Using the data that follows, output only the lines from the line with "sont des plateformes" up to and including the line with "(ванили, корицы или", exactly, leaving pictures aside.
--- RECORDS TO USE Enclosed Below ---
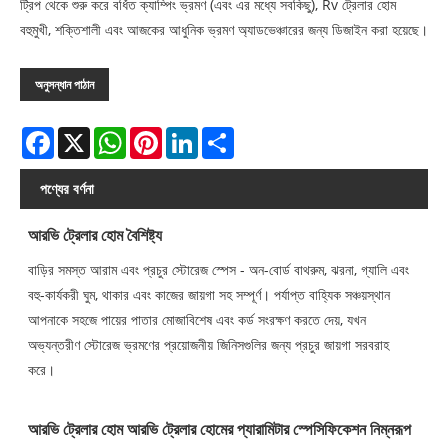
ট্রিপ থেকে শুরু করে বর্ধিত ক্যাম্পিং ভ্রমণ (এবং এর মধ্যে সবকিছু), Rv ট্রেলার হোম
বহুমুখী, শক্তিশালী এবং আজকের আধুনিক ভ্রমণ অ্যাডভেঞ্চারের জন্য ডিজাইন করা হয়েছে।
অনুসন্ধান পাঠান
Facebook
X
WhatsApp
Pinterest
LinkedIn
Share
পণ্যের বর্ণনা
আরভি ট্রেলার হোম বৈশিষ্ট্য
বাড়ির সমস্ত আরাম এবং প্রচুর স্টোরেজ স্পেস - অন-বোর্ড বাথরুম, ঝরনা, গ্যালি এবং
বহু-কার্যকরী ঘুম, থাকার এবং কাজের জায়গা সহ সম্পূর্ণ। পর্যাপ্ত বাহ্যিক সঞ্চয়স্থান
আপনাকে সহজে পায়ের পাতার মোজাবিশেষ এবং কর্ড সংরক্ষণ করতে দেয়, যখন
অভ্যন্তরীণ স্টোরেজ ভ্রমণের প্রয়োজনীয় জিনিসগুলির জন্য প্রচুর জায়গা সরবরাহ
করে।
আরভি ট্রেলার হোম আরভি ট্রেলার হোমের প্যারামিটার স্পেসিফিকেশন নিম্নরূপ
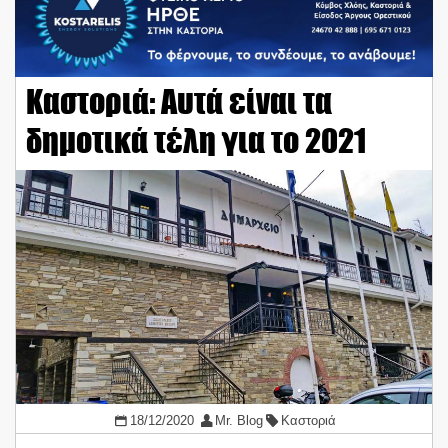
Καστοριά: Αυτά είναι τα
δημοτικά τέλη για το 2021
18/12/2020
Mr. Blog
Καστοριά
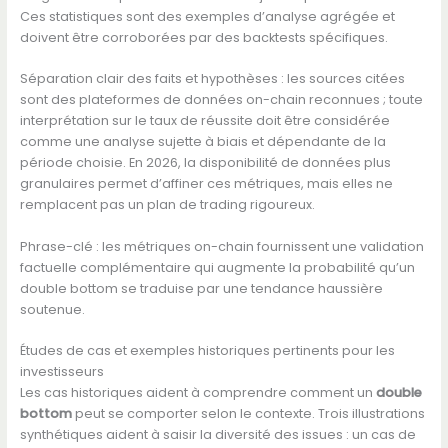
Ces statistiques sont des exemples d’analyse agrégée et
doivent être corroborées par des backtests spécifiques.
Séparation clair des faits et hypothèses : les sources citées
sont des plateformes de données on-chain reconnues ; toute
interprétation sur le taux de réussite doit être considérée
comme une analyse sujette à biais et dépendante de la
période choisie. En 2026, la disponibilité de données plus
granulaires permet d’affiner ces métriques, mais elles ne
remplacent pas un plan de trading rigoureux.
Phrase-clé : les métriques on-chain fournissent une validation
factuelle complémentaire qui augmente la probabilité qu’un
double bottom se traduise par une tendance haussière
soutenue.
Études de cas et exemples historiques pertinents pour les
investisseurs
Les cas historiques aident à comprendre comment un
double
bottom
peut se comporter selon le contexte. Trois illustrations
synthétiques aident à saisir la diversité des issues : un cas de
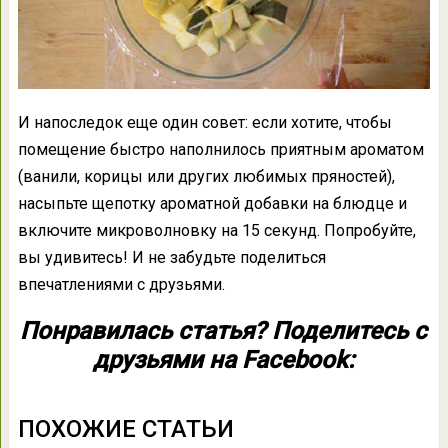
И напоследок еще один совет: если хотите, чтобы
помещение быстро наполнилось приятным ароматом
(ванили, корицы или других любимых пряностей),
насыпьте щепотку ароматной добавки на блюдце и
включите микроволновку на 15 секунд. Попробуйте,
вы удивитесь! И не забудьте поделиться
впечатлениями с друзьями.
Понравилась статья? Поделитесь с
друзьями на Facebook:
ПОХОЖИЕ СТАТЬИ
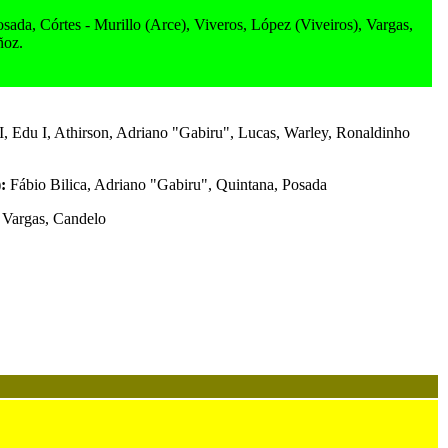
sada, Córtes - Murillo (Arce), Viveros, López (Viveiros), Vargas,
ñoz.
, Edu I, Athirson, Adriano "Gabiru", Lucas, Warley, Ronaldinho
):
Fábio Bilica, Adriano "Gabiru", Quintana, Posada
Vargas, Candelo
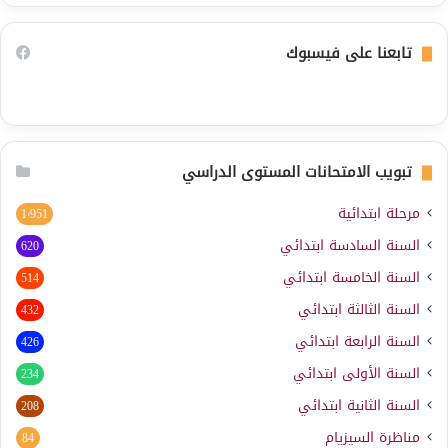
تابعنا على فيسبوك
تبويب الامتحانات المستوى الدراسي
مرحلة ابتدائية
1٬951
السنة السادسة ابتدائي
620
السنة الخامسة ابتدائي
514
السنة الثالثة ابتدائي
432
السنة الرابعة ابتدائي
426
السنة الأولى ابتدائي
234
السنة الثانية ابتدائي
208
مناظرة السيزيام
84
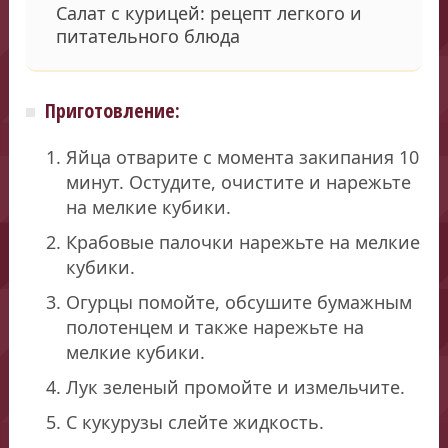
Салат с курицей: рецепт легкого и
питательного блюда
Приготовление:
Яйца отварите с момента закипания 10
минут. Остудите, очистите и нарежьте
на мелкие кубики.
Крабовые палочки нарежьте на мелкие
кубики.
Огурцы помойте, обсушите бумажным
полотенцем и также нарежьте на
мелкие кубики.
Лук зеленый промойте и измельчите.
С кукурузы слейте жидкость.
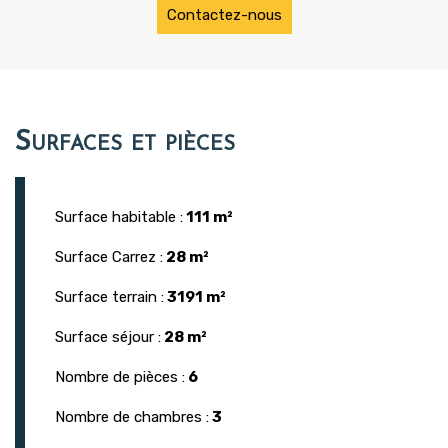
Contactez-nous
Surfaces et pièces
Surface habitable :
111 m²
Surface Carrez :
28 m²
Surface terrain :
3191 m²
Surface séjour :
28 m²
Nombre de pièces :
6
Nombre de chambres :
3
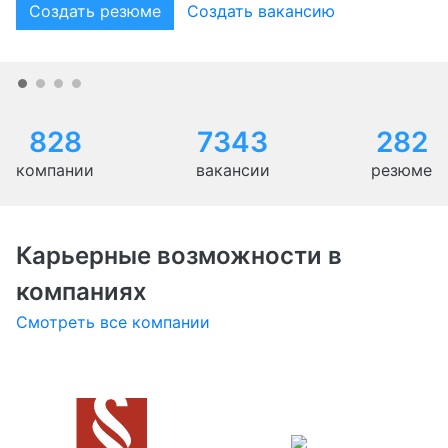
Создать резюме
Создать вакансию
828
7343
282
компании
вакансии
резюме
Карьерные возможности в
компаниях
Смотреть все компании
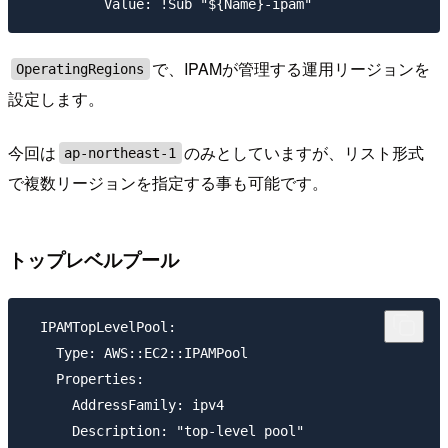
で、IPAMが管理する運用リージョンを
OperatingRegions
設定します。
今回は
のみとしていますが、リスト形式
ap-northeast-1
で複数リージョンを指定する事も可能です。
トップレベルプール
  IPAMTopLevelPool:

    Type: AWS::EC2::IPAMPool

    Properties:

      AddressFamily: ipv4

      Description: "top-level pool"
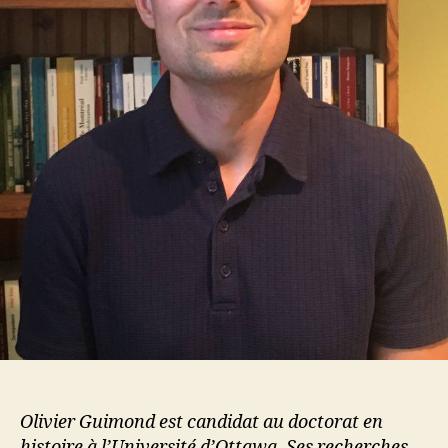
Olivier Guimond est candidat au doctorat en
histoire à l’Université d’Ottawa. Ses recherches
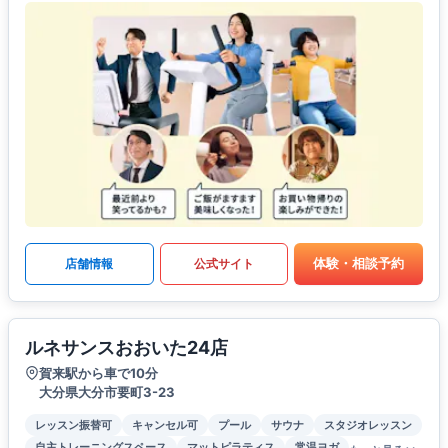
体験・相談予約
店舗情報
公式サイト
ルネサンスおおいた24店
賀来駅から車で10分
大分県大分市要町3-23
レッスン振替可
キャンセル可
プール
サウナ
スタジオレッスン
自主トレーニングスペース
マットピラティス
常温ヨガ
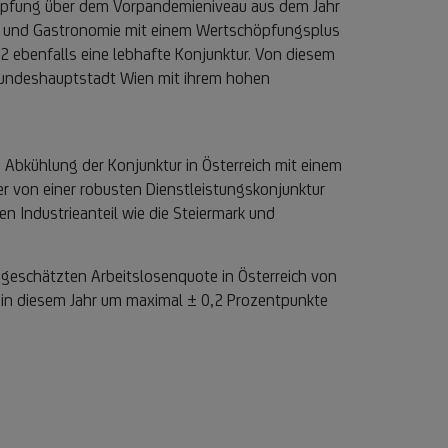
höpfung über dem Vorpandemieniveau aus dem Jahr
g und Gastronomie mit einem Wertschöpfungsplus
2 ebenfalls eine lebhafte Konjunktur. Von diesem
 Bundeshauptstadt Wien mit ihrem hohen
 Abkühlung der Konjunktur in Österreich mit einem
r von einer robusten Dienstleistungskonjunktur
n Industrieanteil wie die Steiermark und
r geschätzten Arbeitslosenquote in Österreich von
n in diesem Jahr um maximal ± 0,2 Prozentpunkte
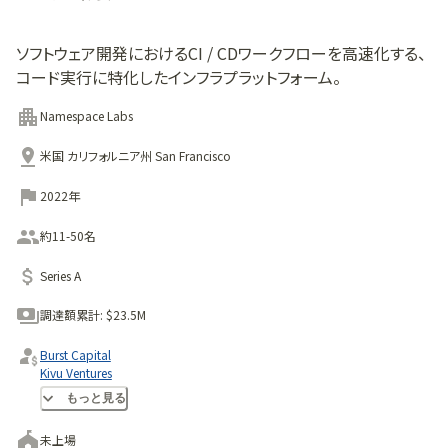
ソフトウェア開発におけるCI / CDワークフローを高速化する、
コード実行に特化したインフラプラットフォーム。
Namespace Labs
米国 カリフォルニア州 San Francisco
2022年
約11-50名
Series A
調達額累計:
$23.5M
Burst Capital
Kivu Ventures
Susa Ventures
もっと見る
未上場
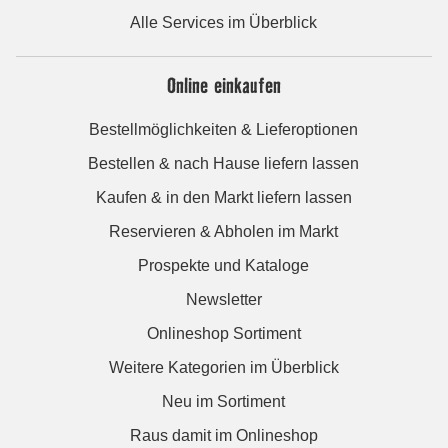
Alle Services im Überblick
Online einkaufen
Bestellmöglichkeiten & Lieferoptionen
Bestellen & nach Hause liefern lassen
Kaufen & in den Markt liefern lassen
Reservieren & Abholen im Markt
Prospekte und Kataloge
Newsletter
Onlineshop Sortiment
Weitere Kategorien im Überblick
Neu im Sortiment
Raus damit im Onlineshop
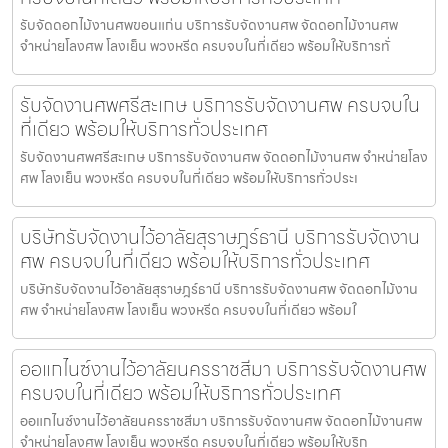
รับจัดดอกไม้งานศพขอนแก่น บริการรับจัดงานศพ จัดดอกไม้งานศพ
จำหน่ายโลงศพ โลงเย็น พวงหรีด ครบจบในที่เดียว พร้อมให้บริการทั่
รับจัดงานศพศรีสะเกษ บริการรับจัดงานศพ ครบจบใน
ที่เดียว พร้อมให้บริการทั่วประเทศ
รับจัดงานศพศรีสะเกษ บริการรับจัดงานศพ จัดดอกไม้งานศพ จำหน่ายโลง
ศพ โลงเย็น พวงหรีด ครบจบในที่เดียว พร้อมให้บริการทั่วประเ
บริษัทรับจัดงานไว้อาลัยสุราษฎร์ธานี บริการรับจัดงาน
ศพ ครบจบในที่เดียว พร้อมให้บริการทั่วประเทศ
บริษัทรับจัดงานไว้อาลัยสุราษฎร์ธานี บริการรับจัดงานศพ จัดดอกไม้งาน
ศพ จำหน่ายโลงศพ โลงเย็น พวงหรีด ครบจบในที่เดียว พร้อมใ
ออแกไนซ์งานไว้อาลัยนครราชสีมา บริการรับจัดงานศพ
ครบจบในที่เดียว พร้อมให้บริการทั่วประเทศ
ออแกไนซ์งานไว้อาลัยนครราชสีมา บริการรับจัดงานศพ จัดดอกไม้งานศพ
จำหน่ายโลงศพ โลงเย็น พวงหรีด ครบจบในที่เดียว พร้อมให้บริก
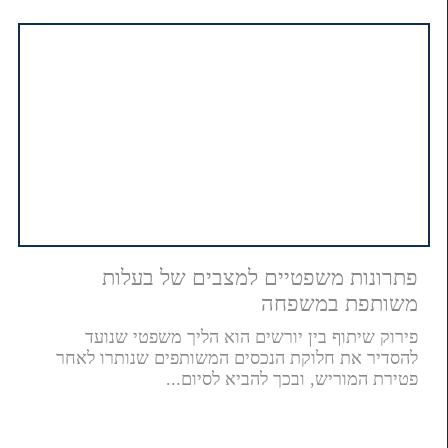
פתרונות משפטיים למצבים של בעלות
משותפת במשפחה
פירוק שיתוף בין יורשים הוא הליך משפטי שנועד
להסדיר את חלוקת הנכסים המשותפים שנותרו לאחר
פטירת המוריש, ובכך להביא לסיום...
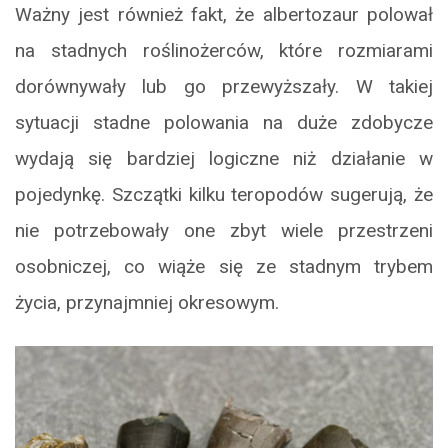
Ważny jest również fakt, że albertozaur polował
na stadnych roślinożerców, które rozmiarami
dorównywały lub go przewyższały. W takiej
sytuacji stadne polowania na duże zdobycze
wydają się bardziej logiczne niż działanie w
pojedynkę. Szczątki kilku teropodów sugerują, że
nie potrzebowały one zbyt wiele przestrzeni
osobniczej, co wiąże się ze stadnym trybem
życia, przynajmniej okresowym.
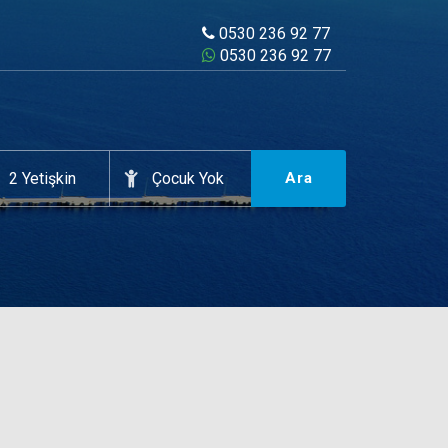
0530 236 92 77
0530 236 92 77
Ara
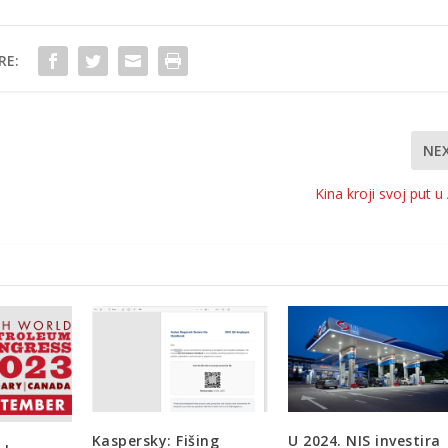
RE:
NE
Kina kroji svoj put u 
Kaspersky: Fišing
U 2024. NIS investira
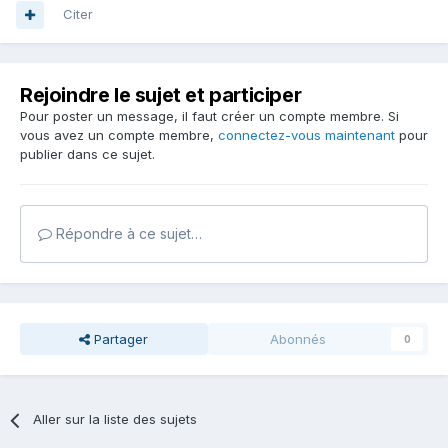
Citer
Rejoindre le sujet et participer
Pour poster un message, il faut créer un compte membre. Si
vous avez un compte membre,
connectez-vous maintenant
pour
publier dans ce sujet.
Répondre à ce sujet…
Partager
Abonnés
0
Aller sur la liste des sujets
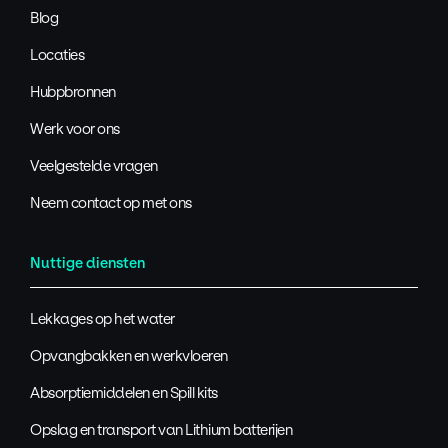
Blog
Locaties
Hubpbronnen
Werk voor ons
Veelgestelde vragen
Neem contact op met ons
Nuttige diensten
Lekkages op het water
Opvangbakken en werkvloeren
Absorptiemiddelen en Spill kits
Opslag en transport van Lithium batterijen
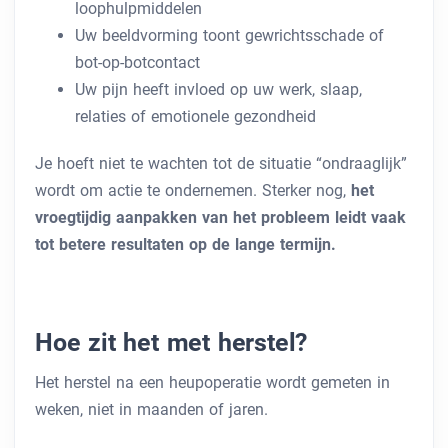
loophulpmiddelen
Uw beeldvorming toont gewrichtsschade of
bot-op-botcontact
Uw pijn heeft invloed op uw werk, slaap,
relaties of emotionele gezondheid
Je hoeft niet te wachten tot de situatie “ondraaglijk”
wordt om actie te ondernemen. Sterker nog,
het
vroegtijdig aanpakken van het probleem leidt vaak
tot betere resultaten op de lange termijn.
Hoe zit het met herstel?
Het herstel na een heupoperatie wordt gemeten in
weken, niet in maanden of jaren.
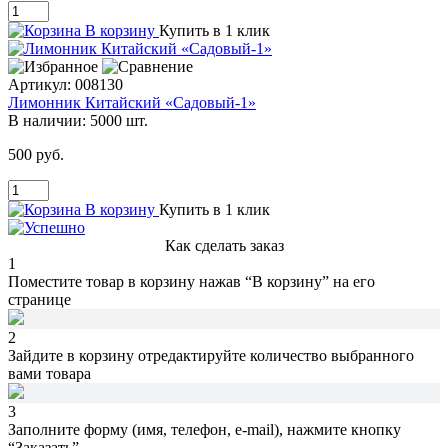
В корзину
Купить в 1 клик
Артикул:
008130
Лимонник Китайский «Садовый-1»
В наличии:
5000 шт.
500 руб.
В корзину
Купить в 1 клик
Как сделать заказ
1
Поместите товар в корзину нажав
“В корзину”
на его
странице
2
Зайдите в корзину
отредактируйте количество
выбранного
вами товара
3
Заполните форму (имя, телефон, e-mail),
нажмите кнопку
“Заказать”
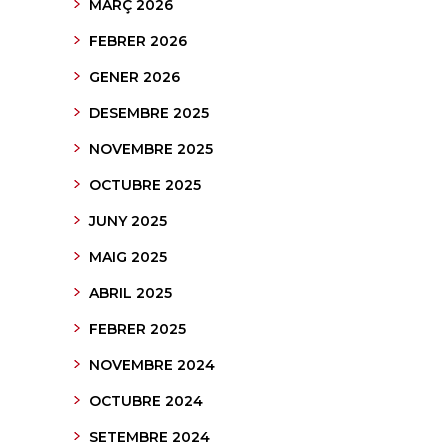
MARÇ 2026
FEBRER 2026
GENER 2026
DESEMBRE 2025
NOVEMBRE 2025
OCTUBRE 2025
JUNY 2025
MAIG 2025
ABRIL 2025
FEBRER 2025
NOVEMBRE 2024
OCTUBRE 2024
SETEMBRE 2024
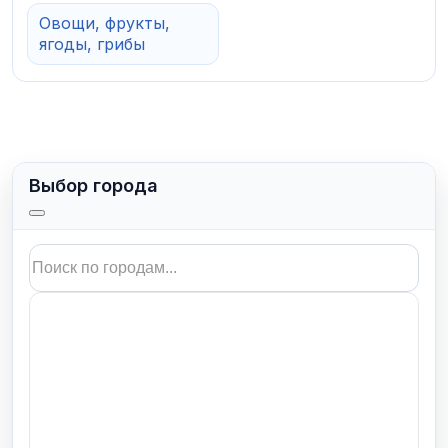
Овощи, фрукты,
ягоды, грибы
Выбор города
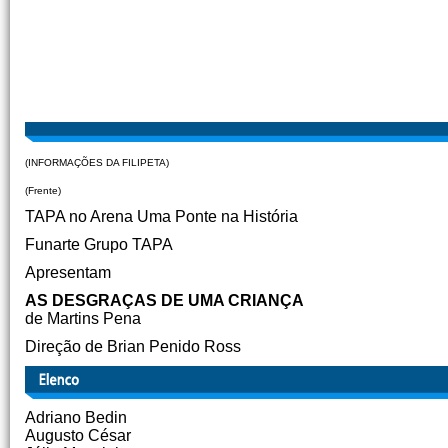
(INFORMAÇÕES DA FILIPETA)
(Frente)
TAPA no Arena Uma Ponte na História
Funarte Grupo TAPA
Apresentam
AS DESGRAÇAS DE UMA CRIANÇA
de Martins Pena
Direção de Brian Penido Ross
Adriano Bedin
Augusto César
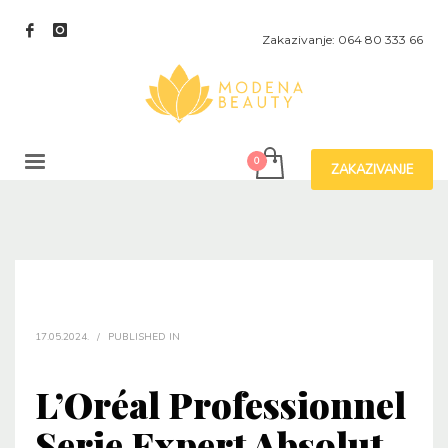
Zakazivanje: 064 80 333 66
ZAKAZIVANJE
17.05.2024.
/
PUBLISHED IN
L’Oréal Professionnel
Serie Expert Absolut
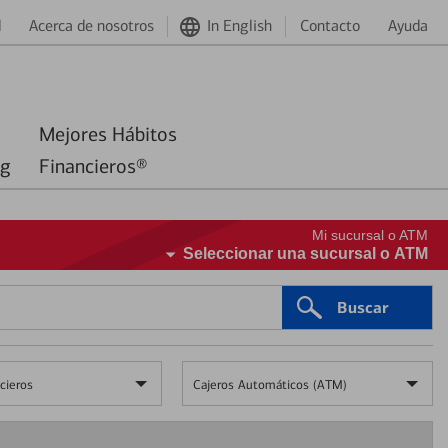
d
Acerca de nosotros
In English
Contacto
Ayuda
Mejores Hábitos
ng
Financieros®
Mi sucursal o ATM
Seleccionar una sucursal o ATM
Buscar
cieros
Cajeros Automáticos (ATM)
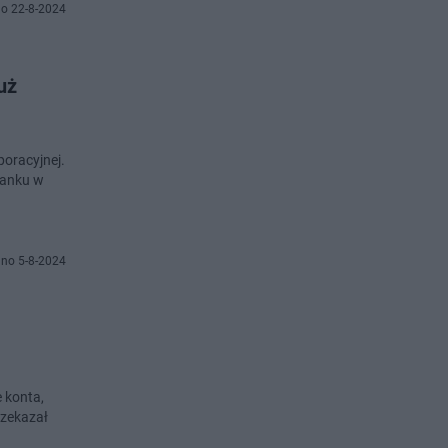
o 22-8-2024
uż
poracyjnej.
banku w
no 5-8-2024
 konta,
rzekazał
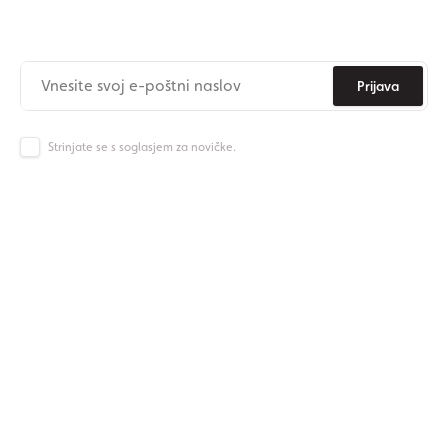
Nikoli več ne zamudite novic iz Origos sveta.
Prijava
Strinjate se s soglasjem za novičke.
--- End of Enclosed RECORDS TO USE ---
» **TASK SOLUTION**
sont des plateformes de données on-chain reconnues ; toute
interprétation sur le taux de réussite doit être considérée
comme une analyse sujette à biais et dépendante de la
période choisie. En 2026, la disponibilité de données plus
granulaires permet d’affiner ces métriques, mais elles ne
remplacent pas un plan de trading rigoureux.
Phrase-clé : les métriques on-chain fournissent une validation
factuelle complémentaire qui augmente la probabilité qu’un
double bottom se traduise par une tendance haussière
soutenue.
Études de cas et exemples historiques pertinents pour les
investisseurs
Les cas historiques aident à comprendre comment un
double
bottom
peut se comporter selon le contexte. Trois illustrations
synthétiques aident à saisir la diversité des issues : un cas de
И напоследок еще один совет: если хотите, чтобы
помещение быстро наполнилось приятным ароматом
(ванили, корицы или других любимых пряностей),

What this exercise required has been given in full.